EXCERPT TO READ>
Deploying Models from TensorFlow Model Zoo Using NVIDIA DeepStream and NVIDIA Triton Inference Server

Originally published at: Deploying Models from TensorFlow Model Zoo Using NVIDIA DeepStream and NVIDIA Triton Inference Server | NVIDIA Technical Blog

If you’re building unique AI/DL application, you are constantly looking to train and deploy AI models from various frameworks like TensorFlow, PyTorch, TensorRT, and others quickly and effectively. Whether it’s deployment using the cloud, datacenters, or the edge, NVIDIA Triton Inference Server enables developers to deploy trained models from any major framework such as TensorFlow,…

Hi, this is Dhruv. Hope the blog was instructional. Triton Inference Server is something I find myself using very often to deploy models for simple tests as well as production. Being framework agnostic, it’s also really useful for testing off the shelf models for latency/performance and accuracy to make sure it’ll meet my needs. With the integration of Triton with DeepStream, these abilities are now available on NVIDIA dGPU and NVIDIA Jetson with streaming video and edge-to-cloud features. While this blog focuses on deepstream-app as a turnkey solution for IVA, the nvinferserver gstreamer plugin can be used for most models. Furthemore, TF-TRT allows for easy performance optimization with minimal time spent in creating a TensorRT plan so you can prototype and see what kind low hanging fruit can be used to improve performance. Good luck with your IVA projects!

EXERCISE 1>
In the records, print the lines starting with the line that contains "list podejmowanie działań profilaktycznych" and going on through the line that contains "text 2. Do zadań", reproducing each one unchanged.
The text and the records are independent of each other.

RECORDS FOR THE EXERCISE>
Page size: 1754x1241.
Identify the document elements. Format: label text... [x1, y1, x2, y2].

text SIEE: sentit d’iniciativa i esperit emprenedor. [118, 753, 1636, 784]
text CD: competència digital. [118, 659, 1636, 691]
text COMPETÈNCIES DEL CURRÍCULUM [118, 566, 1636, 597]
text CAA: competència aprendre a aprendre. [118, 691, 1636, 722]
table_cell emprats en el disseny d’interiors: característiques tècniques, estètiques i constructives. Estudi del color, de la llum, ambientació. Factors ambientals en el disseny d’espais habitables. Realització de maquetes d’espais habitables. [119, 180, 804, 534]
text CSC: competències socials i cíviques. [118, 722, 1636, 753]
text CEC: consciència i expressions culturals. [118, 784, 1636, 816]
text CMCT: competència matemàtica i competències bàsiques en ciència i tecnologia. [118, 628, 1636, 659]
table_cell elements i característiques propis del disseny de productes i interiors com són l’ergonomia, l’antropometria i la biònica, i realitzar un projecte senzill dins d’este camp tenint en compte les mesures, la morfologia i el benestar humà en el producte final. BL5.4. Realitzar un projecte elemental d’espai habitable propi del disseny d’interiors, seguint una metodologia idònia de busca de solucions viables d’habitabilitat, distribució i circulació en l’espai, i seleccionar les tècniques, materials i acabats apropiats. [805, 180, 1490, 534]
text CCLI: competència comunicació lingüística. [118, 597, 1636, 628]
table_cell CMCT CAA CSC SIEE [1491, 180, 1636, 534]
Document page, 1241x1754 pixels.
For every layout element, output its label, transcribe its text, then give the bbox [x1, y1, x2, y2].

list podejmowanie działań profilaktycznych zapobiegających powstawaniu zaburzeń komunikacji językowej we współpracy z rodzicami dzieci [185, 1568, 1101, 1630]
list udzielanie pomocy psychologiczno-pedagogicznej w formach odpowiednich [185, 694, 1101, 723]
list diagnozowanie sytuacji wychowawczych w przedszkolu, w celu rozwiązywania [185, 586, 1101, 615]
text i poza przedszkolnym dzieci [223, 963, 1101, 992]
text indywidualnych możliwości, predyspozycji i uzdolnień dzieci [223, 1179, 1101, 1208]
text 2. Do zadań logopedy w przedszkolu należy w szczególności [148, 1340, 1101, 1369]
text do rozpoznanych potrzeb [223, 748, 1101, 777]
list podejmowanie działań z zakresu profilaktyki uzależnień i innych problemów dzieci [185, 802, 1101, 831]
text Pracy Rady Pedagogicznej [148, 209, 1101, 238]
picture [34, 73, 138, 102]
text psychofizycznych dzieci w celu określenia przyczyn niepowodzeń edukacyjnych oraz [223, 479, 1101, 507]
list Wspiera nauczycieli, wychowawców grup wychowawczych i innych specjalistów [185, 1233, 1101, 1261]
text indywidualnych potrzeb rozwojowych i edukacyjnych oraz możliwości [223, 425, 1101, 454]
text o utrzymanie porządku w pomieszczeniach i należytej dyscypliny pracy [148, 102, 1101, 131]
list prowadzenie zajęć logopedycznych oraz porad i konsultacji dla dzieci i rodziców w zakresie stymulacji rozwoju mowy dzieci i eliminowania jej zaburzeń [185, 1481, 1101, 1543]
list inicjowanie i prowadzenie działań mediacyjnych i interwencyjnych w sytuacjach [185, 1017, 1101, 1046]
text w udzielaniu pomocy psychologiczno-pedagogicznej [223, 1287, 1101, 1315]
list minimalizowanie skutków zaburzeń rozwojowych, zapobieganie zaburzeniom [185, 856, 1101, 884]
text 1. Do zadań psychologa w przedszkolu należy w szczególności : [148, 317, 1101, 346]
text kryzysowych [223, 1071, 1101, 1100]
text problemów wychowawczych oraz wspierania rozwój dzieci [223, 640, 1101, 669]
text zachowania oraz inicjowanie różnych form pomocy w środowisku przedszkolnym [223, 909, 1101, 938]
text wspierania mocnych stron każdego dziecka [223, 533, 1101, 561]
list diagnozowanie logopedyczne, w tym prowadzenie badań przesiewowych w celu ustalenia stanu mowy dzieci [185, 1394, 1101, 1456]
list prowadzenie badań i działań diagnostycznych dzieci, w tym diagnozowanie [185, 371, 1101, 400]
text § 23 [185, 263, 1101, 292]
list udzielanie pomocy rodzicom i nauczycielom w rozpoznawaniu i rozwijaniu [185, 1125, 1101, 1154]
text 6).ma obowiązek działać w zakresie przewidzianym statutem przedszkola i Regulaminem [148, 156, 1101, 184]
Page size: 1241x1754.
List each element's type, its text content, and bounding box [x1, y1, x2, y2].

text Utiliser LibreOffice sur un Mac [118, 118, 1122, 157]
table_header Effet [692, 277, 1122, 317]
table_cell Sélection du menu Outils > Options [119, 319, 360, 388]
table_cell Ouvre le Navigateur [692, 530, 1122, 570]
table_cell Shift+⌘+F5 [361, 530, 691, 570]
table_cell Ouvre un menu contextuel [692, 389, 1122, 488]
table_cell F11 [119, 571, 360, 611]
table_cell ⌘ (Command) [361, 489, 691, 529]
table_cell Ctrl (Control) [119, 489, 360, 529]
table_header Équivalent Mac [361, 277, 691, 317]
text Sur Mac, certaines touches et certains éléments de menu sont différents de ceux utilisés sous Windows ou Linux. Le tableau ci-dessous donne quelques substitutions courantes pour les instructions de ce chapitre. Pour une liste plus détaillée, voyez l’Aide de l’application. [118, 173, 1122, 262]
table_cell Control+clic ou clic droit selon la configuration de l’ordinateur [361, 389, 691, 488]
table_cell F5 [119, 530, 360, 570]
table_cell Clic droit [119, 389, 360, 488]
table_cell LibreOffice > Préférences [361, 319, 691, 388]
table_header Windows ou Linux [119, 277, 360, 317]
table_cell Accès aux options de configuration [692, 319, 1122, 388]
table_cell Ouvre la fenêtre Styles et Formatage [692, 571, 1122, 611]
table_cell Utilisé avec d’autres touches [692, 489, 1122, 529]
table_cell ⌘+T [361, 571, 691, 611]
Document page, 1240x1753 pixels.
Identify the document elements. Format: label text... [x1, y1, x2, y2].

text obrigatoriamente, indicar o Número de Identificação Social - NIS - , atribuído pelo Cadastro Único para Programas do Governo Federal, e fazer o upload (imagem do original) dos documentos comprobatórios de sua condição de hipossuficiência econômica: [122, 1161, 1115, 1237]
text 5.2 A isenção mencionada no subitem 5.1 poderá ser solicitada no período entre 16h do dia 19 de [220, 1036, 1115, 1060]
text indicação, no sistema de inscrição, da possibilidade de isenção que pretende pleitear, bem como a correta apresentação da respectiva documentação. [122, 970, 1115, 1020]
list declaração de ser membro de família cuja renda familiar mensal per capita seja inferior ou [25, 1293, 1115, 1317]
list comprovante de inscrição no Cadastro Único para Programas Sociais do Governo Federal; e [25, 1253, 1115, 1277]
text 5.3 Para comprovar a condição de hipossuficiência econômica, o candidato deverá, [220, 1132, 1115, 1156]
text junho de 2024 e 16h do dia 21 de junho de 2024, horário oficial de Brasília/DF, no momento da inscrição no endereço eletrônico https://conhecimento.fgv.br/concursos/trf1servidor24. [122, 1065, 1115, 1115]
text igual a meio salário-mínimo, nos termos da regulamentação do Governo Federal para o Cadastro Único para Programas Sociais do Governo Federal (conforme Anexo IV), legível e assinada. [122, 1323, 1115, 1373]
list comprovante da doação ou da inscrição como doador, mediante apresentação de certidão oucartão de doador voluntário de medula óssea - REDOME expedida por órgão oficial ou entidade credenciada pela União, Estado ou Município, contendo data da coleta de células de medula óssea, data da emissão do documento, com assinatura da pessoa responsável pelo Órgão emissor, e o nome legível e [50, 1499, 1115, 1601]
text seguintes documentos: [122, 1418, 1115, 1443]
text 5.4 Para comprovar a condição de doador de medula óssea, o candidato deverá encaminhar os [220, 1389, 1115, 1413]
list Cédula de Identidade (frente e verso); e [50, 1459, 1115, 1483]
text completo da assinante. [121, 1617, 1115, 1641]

EXERCISE 2>
List the frameworks that the post on deploying models with Triton and DeepStream gives after the words "frameworks like".

PROBLEM SOLUTION 1>
list podejmowanie działań profilaktycznych zapobiegających powstawaniu zaburzeń komunikacji językowej we współpracy z rodzicami dzieci [185, 1568, 1101, 1630]
list udzielanie pomocy psychologiczno-pedagogicznej w formach odpowiednich [185, 694, 1101, 723]
list diagnozowanie sytuacji wychowawczych w przedszkolu, w celu rozwiązywania [185, 586, 1101, 615]
text i poza przedszkolnym dzieci [223, 963, 1101, 992]
text indywidualnych możliwości, predyspozycji i uzdolnień dzieci [223, 1179, 1101, 1208]
text 2. Do zadań logopedy w przedszkolu należy w szczególności [148, 1340, 1101, 1369]

PROBLEM SOLUTION 2>
TensorFlow, PyTorch, TensorRT